** Records supplied follows **

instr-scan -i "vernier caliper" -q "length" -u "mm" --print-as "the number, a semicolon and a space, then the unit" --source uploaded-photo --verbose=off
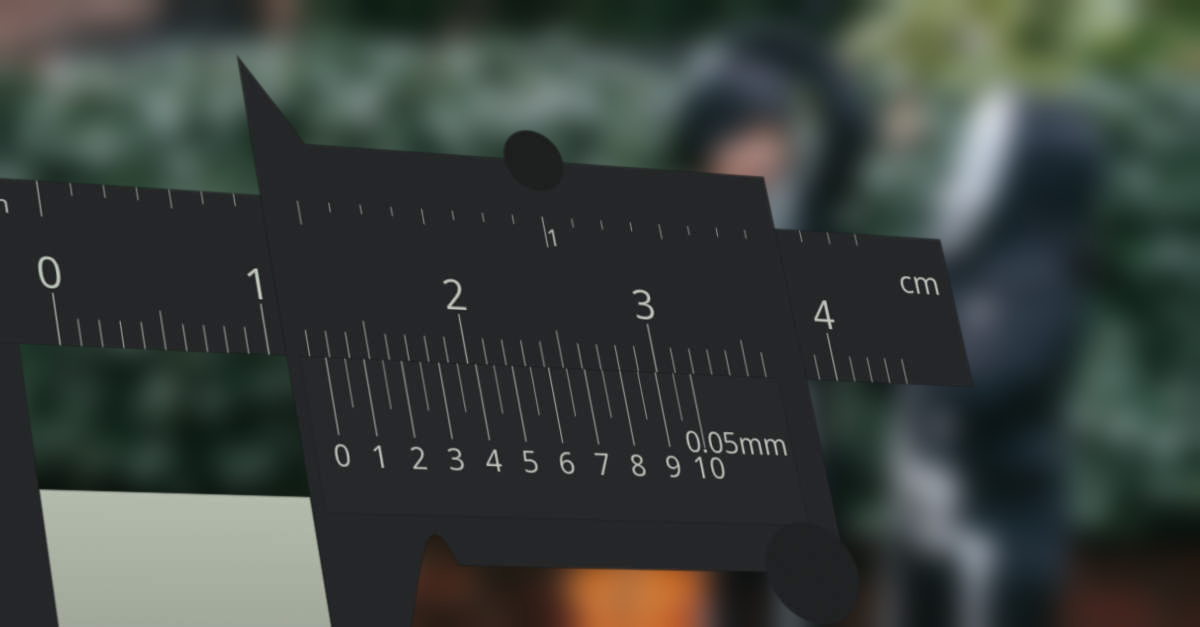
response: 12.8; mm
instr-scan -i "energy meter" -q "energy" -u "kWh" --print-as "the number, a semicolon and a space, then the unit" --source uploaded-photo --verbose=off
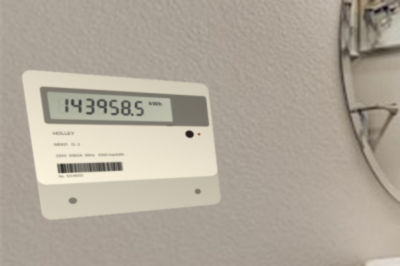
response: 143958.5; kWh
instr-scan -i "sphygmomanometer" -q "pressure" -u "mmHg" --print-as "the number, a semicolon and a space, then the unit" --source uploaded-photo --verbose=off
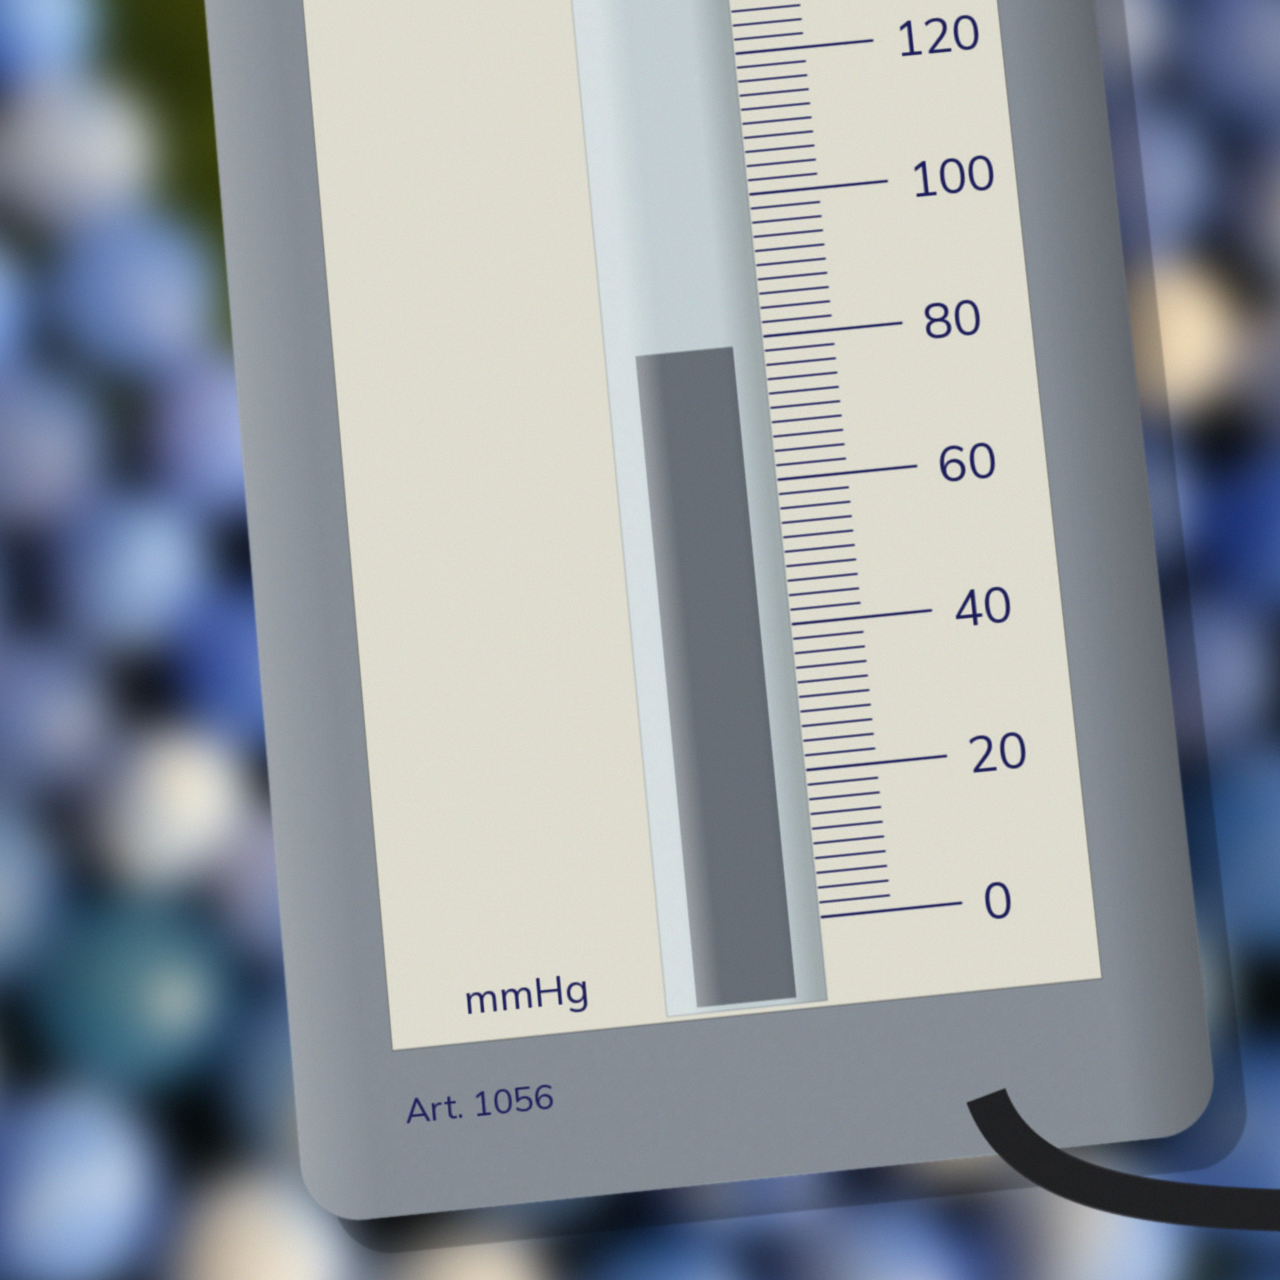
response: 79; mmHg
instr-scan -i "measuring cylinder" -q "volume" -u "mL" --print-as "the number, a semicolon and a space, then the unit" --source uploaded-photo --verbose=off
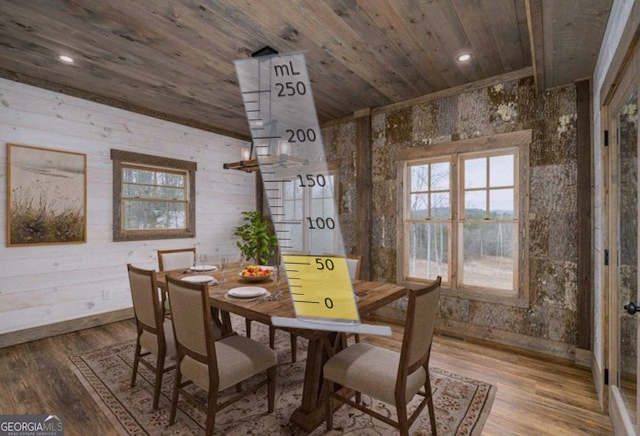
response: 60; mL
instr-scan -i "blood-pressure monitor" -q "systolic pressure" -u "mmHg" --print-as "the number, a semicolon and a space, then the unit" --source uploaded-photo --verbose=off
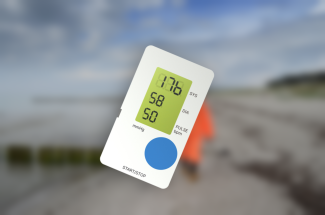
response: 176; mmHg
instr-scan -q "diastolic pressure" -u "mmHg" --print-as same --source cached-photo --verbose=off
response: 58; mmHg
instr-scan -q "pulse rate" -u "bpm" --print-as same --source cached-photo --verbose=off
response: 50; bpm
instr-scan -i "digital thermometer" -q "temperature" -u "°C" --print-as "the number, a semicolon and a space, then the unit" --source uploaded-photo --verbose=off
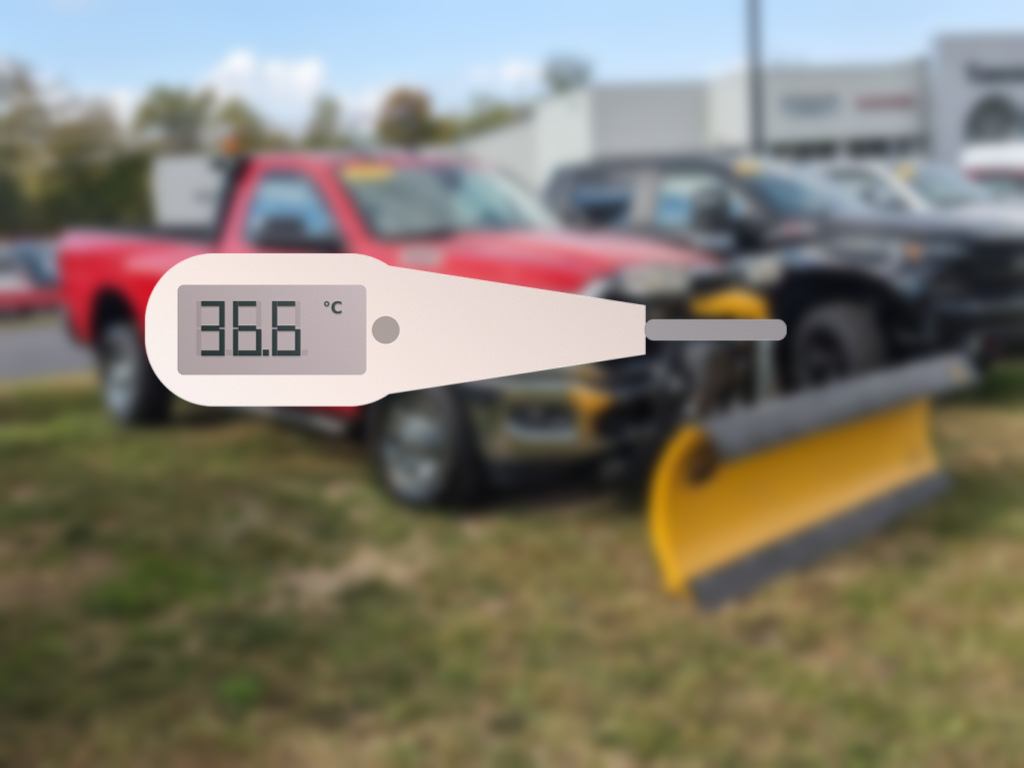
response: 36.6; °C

** End of Records supplied **

• [Task prompt]: Please render all the entries above as a two-column CSV with the headers command and reading, one row per entry: the entry's text in the first column and its response in the second, each in a single quoted field with any line breaks replaced by spaces. Omit the pictures.

• [Written solution]:
command,reading
"instr-scan -i ""vernier caliper"" -q ""length"" -u ""mm"" --print-as ""the number, a semicolon and a space, then the unit"" --source uploaded-photo --verbose=off response:","12.8; mm"
"instr-scan -i ""energy meter"" -q ""energy"" -u ""kWh"" --print-as ""the number, a semicolon and a space, then the unit"" --source uploaded-photo --verbose=off response:","143958.5; kWh"
"instr-scan -i ""sphygmomanometer"" -q ""pressure"" -u ""mmHg"" --print-as ""the number, a semicolon and a space, then the unit"" --source uploaded-photo --verbose=off response:","79; mmHg"
"instr-scan -i ""measuring cylinder"" -q ""volume"" -u ""mL"" --print-as ""the number, a semicolon and a space, then the unit"" --source uploaded-photo --verbose=off response:","60; mL"
"instr-scan -i ""blood-pressure monitor"" -q ""systolic pressure"" -u ""mmHg"" --print-as ""the number, a semicolon and a space, then the unit"" --source uploaded-photo --verbose=off response:","176; mmHg"
"instr-scan -q ""diastolic pressure"" -u ""mmHg"" --print-as same --source cached-photo --verbose=off response:","58; mmHg"
"instr-scan -q ""pulse rate"" -u ""bpm"" --print-as same --source cached-photo --verbose=off response:","50; bpm"
"instr-scan -i ""digital thermometer"" -q ""temperature"" -u ""°C"" --print-as ""the number, a semicolon and a space, then the unit"" --source uploaded-photo --verbose=off response:","36.6; °C"